Contrary to what you might have expected because of the title, this is not an introduction to the marvelous UNIX hexdump tool. If that’s what you were searching for, then you better pull up the man page first, because I’m not going to spend a word it. This article is about something better…
Before going into that, first a short message to anyone who feels like XML or JSON are the only data encoding formats we will ever need:
WAKE UP!!! Only a fraction of the data on your hard disk is encoded as XML or JSON. A lot of it is binary encoded data. How would you feel about not having images, mp3, videos, PDFs and Word documents (well that would be ok, I guess)? If you really think that text-based formats are all you will ever need, then you can kiss all of that goodbye. So, with that out of the way, now read on.

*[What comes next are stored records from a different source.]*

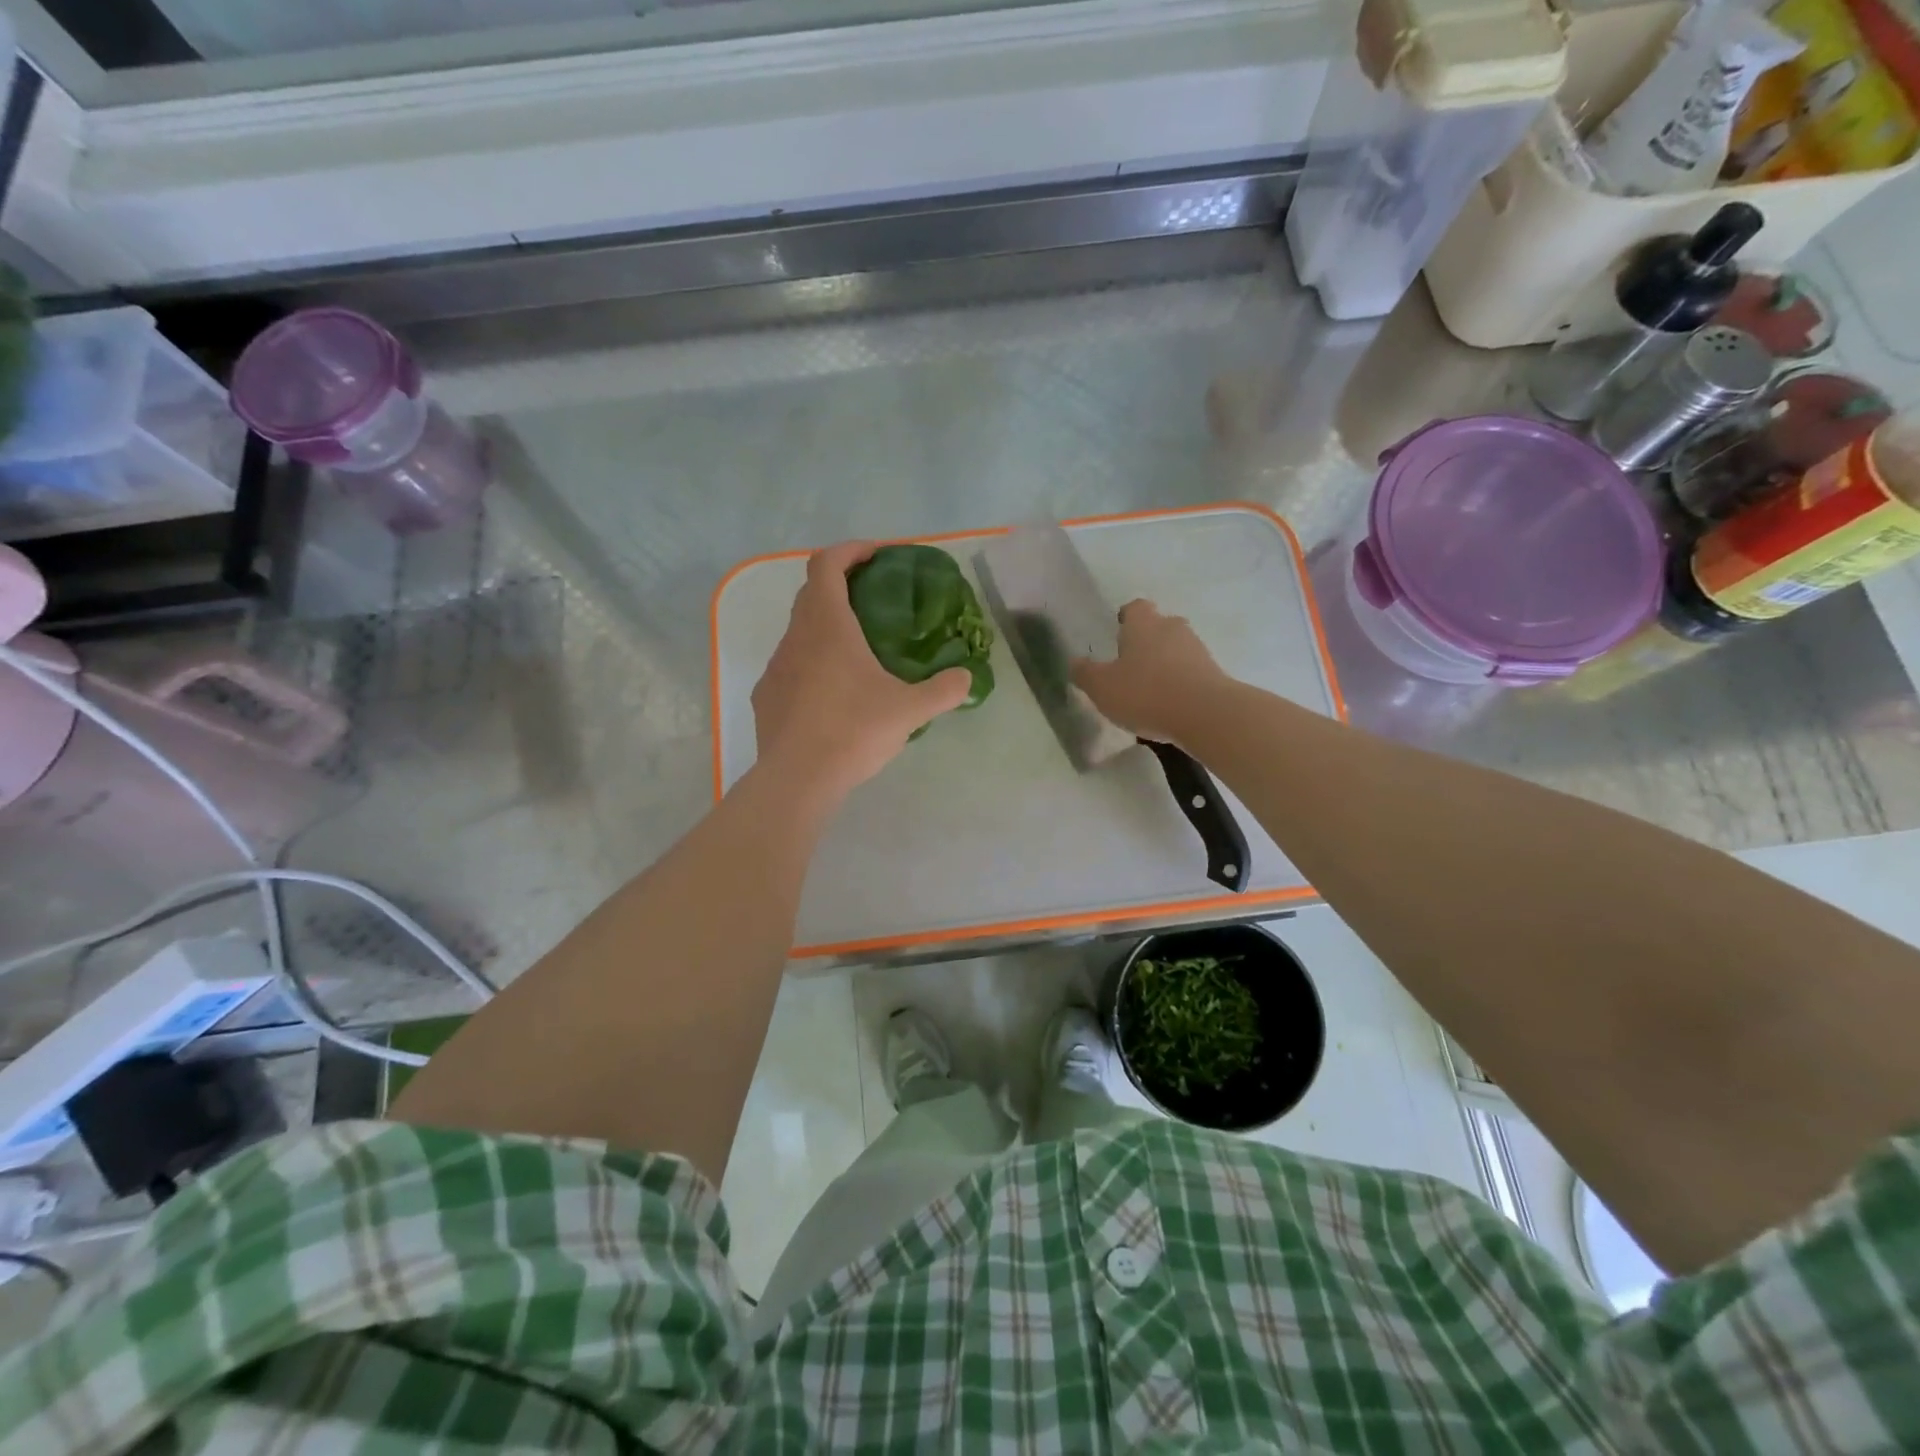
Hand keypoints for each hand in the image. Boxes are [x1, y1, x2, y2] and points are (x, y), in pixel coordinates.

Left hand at [752, 541, 971, 797]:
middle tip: (874, 601)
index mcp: (828, 626)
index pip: (827, 564)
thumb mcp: (909, 711)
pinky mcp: (766, 696)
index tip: (876, 556)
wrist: (797, 779)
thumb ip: (943, 690)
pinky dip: (811, 664)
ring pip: (800, 631)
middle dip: (841, 586)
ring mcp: (776, 666)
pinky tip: (832, 694)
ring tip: (857, 653)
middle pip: (811, 593)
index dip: (850, 550)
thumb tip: (966, 679)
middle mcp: (796, 637)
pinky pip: (791, 666)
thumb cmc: (853, 731)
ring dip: (825, 628)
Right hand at [1071, 599, 1230, 746]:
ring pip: (1175, 650)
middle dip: (1145, 642)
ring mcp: (1197, 649)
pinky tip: (1169, 706)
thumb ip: (1085, 673)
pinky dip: (1179, 683)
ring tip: (1149, 691)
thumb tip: (1074, 662)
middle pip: (1158, 627)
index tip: (1117, 634)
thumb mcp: (1102, 687)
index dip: (1126, 619)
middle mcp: (1172, 628)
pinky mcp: (1214, 673)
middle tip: (1129, 666)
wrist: (1206, 714)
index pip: (1135, 608)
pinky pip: (1190, 672)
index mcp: (1144, 624)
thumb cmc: (1146, 693)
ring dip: (1164, 664)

Binary data is there to stay. In fact, a large part of the world evolves around binary encoded data. (The Internet for instance. TCP-IP packets are not XML documents, although there has been an RFC suggesting something like that in the past.) In fact, with the rise of NoSQL, the importance of having better ways of dealing with binary encoded data has probably only increased. (Many of these databases store arrays of bytes, and leave it up to you to reconstruct that into something useful.)
The agony!
Unfortunately, dealing with binary encoded data is not all that easy. Even understanding what is getting decoded and why can be extremely hard. On the plus side, we do have tools such as hexdump and hexl-mode (Emacs), but the output of hexdump -C will only be meaningful to a few people. For the rest of us, we still need to work really hard to understand what on earth is represented by the binary encoded representation.

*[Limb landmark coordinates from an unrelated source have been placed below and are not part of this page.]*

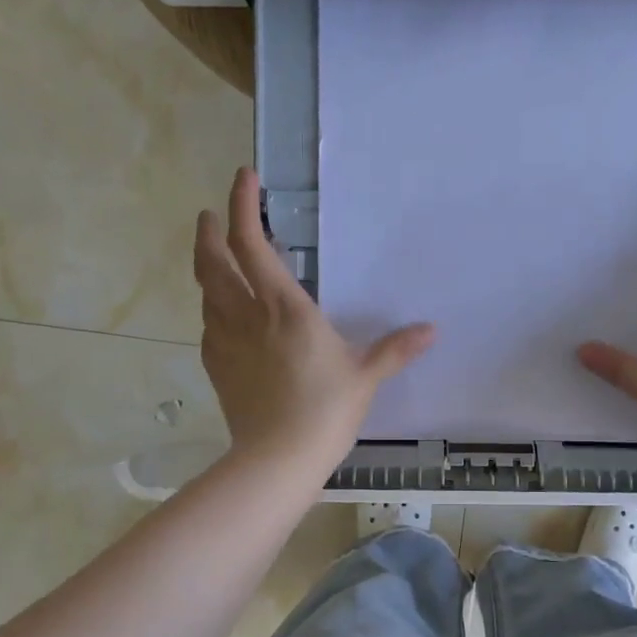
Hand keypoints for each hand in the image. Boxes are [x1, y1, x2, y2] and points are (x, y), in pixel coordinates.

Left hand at [194, 168, 433, 472]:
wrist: (277, 458)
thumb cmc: (326, 411)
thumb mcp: (366, 376)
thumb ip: (396, 349)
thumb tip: (432, 331)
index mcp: (285, 307)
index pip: (253, 243)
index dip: (244, 205)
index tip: (244, 178)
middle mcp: (247, 315)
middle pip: (212, 260)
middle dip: (209, 231)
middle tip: (211, 215)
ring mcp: (225, 342)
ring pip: (205, 292)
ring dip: (206, 267)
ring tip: (217, 259)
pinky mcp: (217, 367)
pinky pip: (208, 326)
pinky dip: (211, 309)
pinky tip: (222, 316)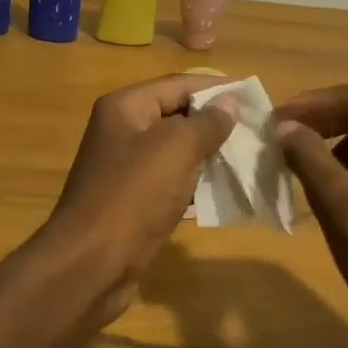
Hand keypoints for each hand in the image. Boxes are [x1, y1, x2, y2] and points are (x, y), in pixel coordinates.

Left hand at [40, 75, 238, 319]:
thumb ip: (207, 123)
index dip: (216, 88)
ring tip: (248, 158)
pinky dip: (194, 183)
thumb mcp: (176, 149)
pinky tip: (223, 190)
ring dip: (208, 154)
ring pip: (175, 151)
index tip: (254, 97)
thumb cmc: (134, 195)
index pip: (178, 84)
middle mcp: (122, 131)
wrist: (91, 263)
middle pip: (176, 115)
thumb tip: (230, 102)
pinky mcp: (132, 200)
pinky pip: (170, 181)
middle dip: (215, 122)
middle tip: (257, 130)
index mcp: (125, 107)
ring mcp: (125, 167)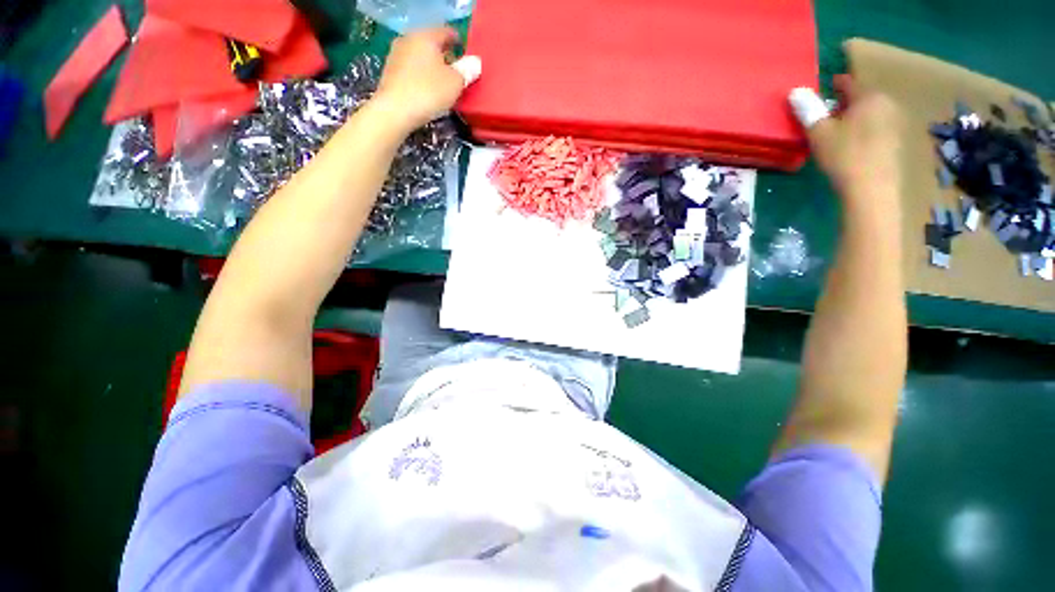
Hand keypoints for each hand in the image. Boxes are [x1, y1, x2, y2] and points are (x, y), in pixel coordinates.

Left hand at [373, 27, 481, 132]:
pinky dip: (421, 75)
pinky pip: (411, 69)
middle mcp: (409, 38)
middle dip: (444, 55)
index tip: (466, 54)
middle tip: (456, 71)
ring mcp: (396, 54)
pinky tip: (427, 90)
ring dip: (432, 66)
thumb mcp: (455, 83)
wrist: (395, 111)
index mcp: (426, 36)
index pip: (447, 32)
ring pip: (420, 56)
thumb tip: (475, 62)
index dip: (459, 42)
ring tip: (442, 83)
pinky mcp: (389, 71)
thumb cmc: (429, 92)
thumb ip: (467, 70)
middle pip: (431, 43)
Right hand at [792, 75, 902, 199]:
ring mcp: (895, 124)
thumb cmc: (844, 155)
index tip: (826, 87)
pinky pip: (877, 129)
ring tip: (839, 130)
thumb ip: (808, 110)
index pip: (850, 82)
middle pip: (863, 98)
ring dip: (856, 118)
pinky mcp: (896, 143)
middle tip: (828, 113)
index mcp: (869, 96)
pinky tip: (852, 145)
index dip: (836, 84)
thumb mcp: (819, 132)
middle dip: (846, 103)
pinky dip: (864, 131)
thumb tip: (795, 91)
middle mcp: (887, 104)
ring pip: (871, 114)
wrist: (871, 189)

Here is the top of a Java class file, presented with hexdump -C, as an example:
00000000 ca fe ba be 00 00 00 31 00 2b 0a 00 0a 00 1d 09 |.......1.+......| 00000010 00 09 00 1e 09 00 09 00 1f 07 00 20 0a 00 04 00 |........... ....| 00000020 1d 0a 00 04 00 21 0a 00 04 00 22 0a 00 04 00 23 |.....!...."....#| 00000030 07 00 24 07 00 25 01 00 03 66 6f 6f 01 00 12 4c |..$..%...foo...L| 00000040 6a 61 76 61 2f 6c 61 6e 67 2f 53 74 72 69 6e 67 |java/lang/String| 00000050 3b 01 00 06 4c 4f 4e 44 4f 4e 01 00 0d 43 6f 6e |;...LONDON...Con| 00000060 73 74 61 6e 74 56 61 6c 75 65 08 00 26 01 00 03 |stantValue..&...| 00000070 62 61 72 01 00 01 49 01 00 06 3c 69 6e 69 74 3e |bar...I...| 00000080 01 00 16 28 4c 6a 61 76 61 2f 6c 61 6e 67 2f 53 |...(Ljava/lang/S| 00000090 74 72 69 6e 67 3b 49 29 56 01 00 04 43 6f 64 65 |tring;I)V...Code|
As I said, it does provide some help, but not a lot of help.
But what if
But wait, if the computer knows how to decode this into something useful, why isn’t it able to provide some more insight in what I’m looking at? I mean, it’s quite a lot of work to interpret the above. Why isn’t a computer capable of annotating it, in order to help me understand what it says here?

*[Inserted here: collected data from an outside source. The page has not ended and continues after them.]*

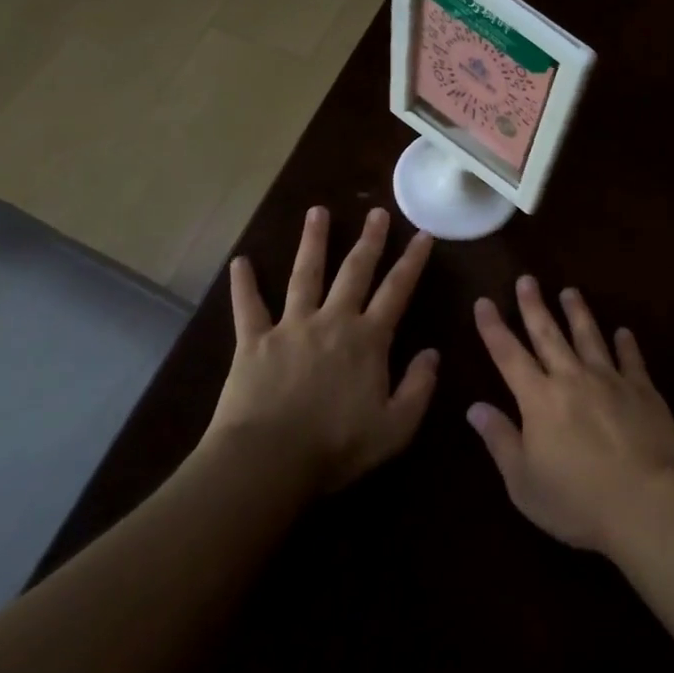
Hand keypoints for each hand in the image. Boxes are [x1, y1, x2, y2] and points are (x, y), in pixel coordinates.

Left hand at [204, 206, 438, 493]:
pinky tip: (241, 261)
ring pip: (305, 275)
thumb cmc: (337, 446)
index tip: (423, 234)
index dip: (412, 261)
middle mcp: (333, 321)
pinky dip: (244, 284)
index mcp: (369, 340)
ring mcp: (291, 327)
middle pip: (354, 271)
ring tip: (317, 212)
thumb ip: (419, 387)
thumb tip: (432, 353)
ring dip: (313, 242)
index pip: (397, 291)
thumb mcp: (396, 426)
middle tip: (377, 212)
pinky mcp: (253, 341)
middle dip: (369, 240)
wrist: (269, 460)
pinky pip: (248, 307)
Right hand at [467, 276, 673, 553]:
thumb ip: (500, 440)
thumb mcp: (524, 481)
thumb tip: (474, 407)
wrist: (648, 501)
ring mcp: (611, 380)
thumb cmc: (577, 500)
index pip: (508, 354)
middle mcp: (572, 378)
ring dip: (578, 313)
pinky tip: (623, 332)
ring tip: (570, 291)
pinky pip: (632, 359)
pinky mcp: (644, 390)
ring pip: (590, 337)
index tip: (484, 302)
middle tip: (527, 279)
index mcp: (538, 399)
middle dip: (534, 306)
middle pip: (548, 334)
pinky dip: (626, 343)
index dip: (493, 328)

The good news is: now there is a way to get that. Last year at OOPSLA, I presented Preon (now a codehaus project), a framework that captures the mapping of the in memory representation and the binary encoded representation in a declarative way. Preon is capable of giving you a decoder and encoder for free, and it also used to be able to generate documentation on the encoded representation.
But now, there is something new: in the next release, you will have the ability to – while you are decoding data – output an HTML document that clearly explains how the in memory data structure is represented in its encoded representation! Here is an example of exactly the same Java class as shown before. (Click to jump to the live page.):
As you can see, you can just move your mouse around over the page. Once it hits a byte that it knows about, it will highlight the bytes that together make up a data element, and show meta data on the side, including the value from these bytes.
Done?
Now, this is far from done. There is plenty of more stuff that will be added, such as a better presentation of the metadata, and an explanation, showing the dependencies between the decoded data and other parts of the encoded presentation. But it does show one of Preon’s strengths: by capturing the metadata on the mapping between the encoded representation and the in-memory representation, Preon is capable of explaining what is getting decoded. None of this was present in Preon before. Everything has been added to the framework without changing an existing line of code.
The version of Preon capable of doing this, currently resides on Github.